Selected text:
··········
On Tue, 19 Feb 2013 11:29:19 +0100 Ingeborg Hellemo ingeborg.hellemo@uit.no wrote:
morten.brekkevold@uninett.no said:
You are using NetworkX 1.6, while NAV was developed on NetworkX 1.1.
You are soooo 2010! I'll downgrade. On FreeBSD I can choose between 1.0.1 and 1.2. Go figure...
We can still try to catch the exception, though, if you would like to file a bug report.
That did the trick - today. I restarted all the NAV services yesterday while trying to figure out the error and pping did not then find the servers. But today - with the moon in first quarter - it worked.
Given the correct pping log level, it should be obvious when it can and cannot get a ping response from a device.
eventenginde was logging with the default level (which is..?)
I believe the default of Python's logging system is the WARNING level. Some of the NAV daemons are inconsistent here, and provide a way of configuring the default base level in its own config file, and only letting `logging.conf` override it. The two exceptions are the ancient code bases of pping and servicemon, which use a homegrown logging system (I believe they were written before Python grew a standard logging library).
and except a couple of hobbitServiceDown/Up-messages (which shows that the servers became available after a few minutes) I find no log lines about the servers after the NetworkXNoPath. The servers were never really down, but something happened with the network.
And as you know, to NAV it doesn't matter much if they were really down, only whether they were ping-reachable.
I have upped the log level for eventengine. Is there a way to up the log level for all the services at the same time or is it one line per service?
You could add "root=INFO" or "nav=INFO", but I would advise against it as a permanent solution. Some of the cron jobs will log to stdout/stderr instead of a file, and might spam you to death.
··········
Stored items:
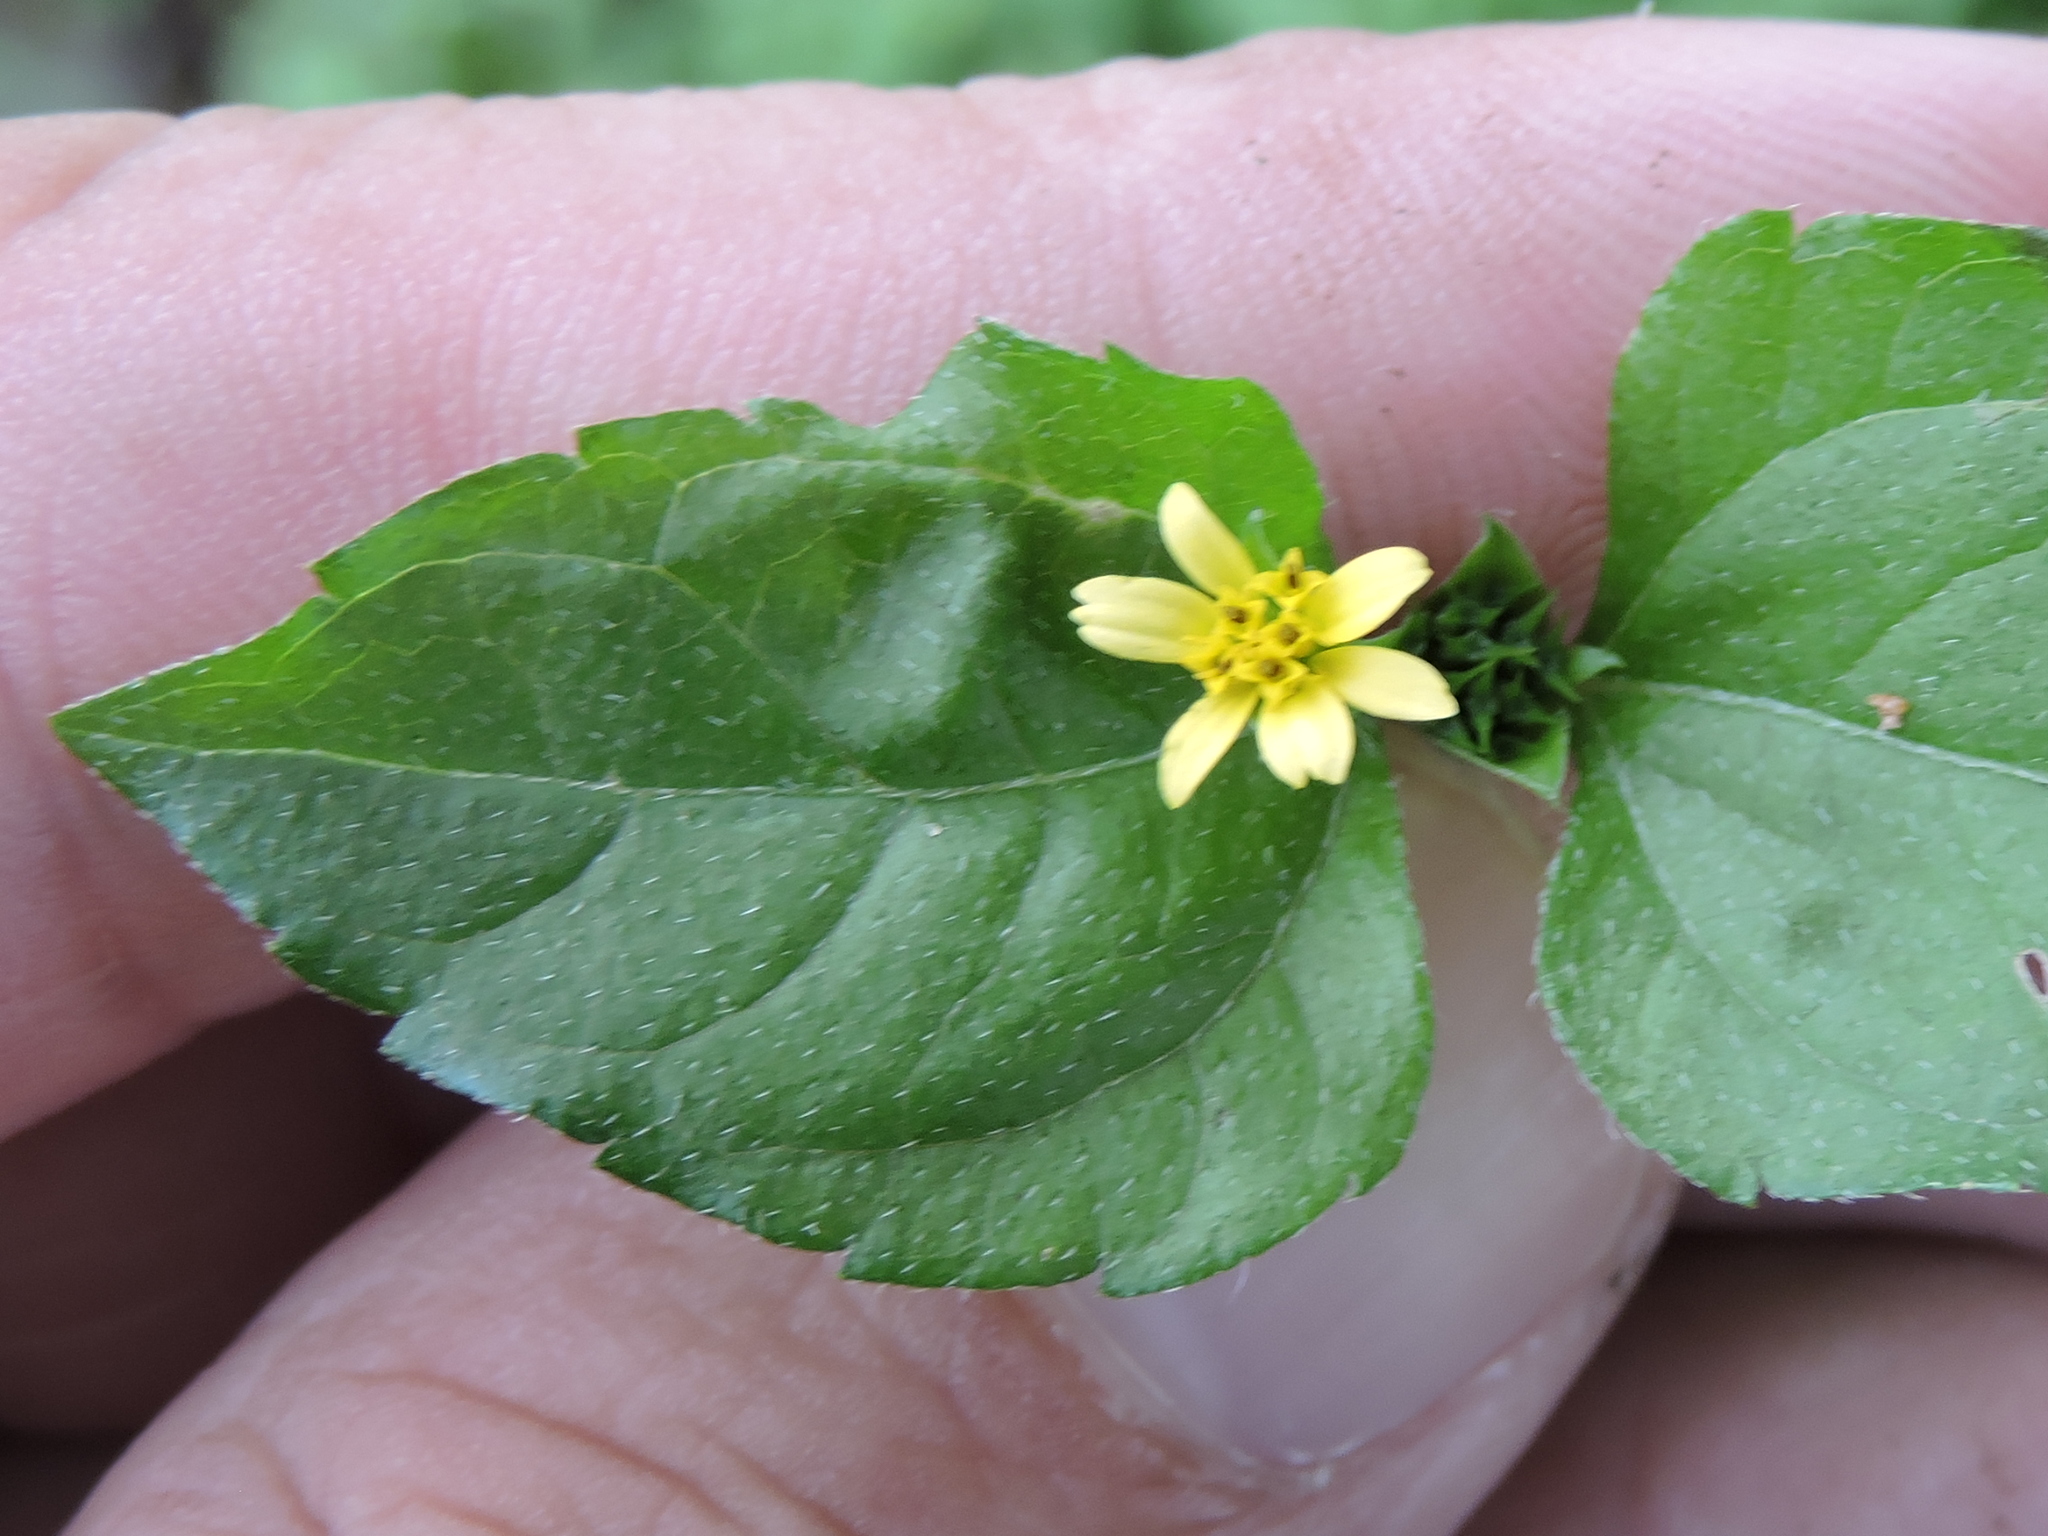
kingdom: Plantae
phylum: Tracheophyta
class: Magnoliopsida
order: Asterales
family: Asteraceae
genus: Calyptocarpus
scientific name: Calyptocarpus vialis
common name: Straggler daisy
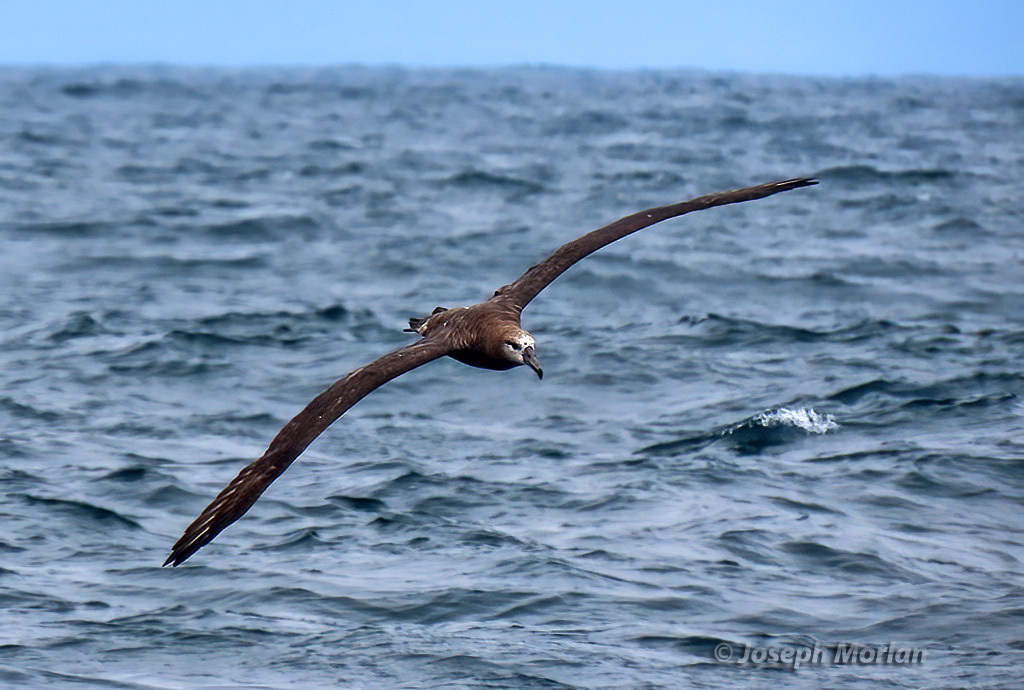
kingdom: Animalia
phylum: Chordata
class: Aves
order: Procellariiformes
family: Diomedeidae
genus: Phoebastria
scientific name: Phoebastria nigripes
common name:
··········
Goal of the exercise:
Answer these questions about the email exchange on NAV shown above:
(a) Which version of NetworkX was NAV developed on?
(b) Which two NetworkX versions can be chosen on FreeBSD?
(c) Which two NAV components use a homegrown logging system?

Task answer:
(a) NetworkX 1.1
(b) 1.0.1 and 1.2
(c) pping and servicemon